Sets of vertices with extremal energy

TL;DR

This paper introduces new notions of vertex set energy in graphs, generalizing classical indices, and characterizes extremal sets in cycles and paths, linking energy minimization to graph regularity.

Contribution

It generalizes existing results on vertex energy, provides new characterizations of extremal vertex sets, and links energy properties to graph regularity and structure.

Findings

Sets of minimal energy in cycles are maximally even sets.

Distance degree regular graphs have symmetric energy properties.

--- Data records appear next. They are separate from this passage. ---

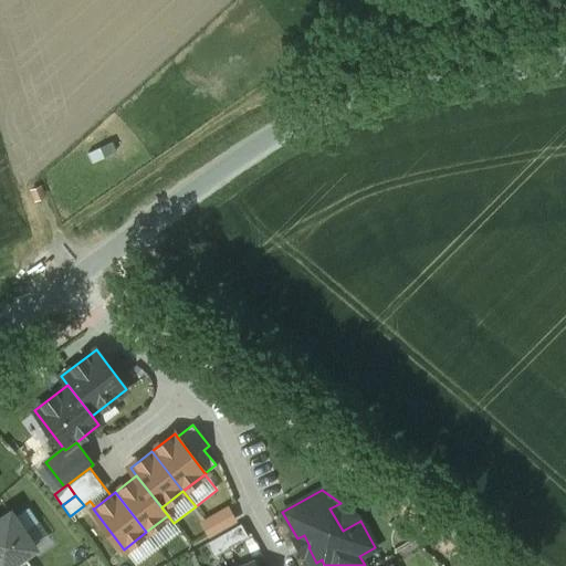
[(329,509),(343,531),(360,521),(341,503),(329,509)]
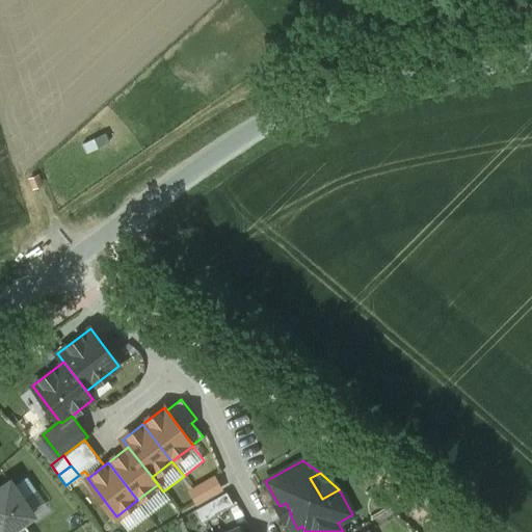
[(215,474),(187,489),(196,505),(223,490),(215,474)]
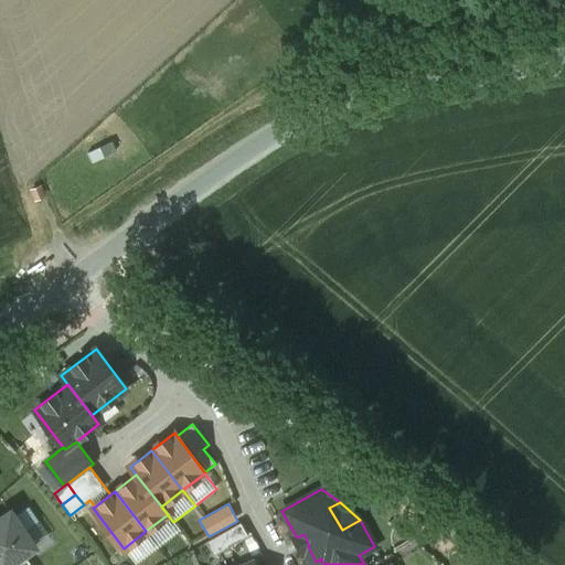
[(0,564),(8,564),(24,555),(35,547),(24,531),(39,521),(29,505),(14,515),(11,511),(0,518),(0,564)]
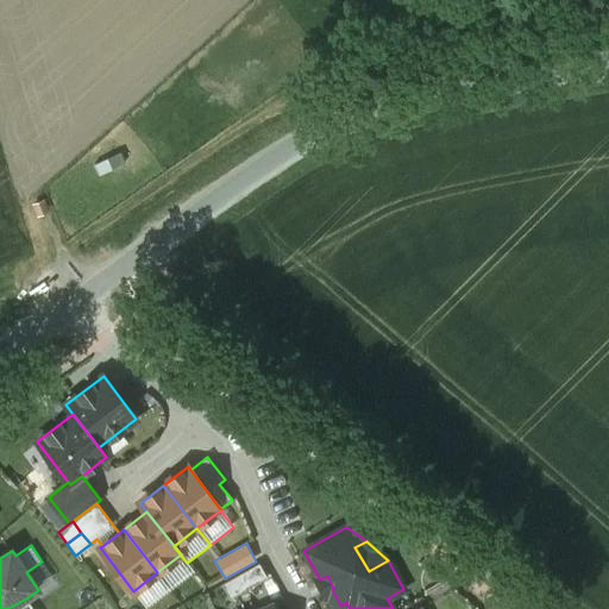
[(181,554),(157,572),(170,590),(194,572),(187,563),(181,554)]
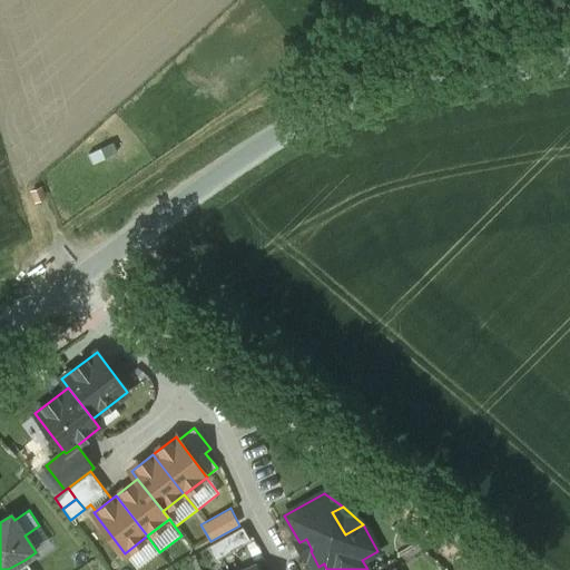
[(243,527),(207,547),(215,560),(251,541),(243,527)]
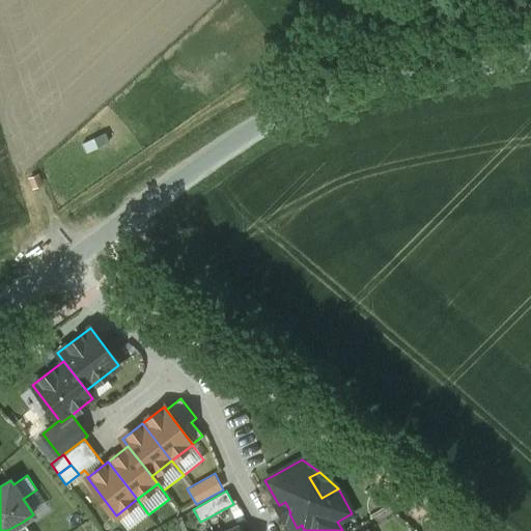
[(137,499),(116,515),(129,530),(148,514),(137,499)]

Characterizations of extremal sets in paths and cycles for maximal distance sums.

Abstract

We define various notions of energy of a set of vertices in a graph, which generalize two of the most widely studied graphical indices: the Wiener index and the Harary index. We provide a new proof of a result due to Douthett and Krantz, which says that for cycles, the sets of vertices which have minimal energy among all sets of the same size are precisely the maximally even sets, as defined in Clough and Douthett's work on music theory. Generalizing a theorem of Clough and Douthett, we prove that a finite, simple, connected graph is distance degree regular if and only if whenever a set of vertices has minimal energy, its complement also has minimal energy. We also provide several characterizations of sets of vertices in finite paths and cycles for which the sum of all pairwise distances between vertices in the set is maximal among all sets of the same size.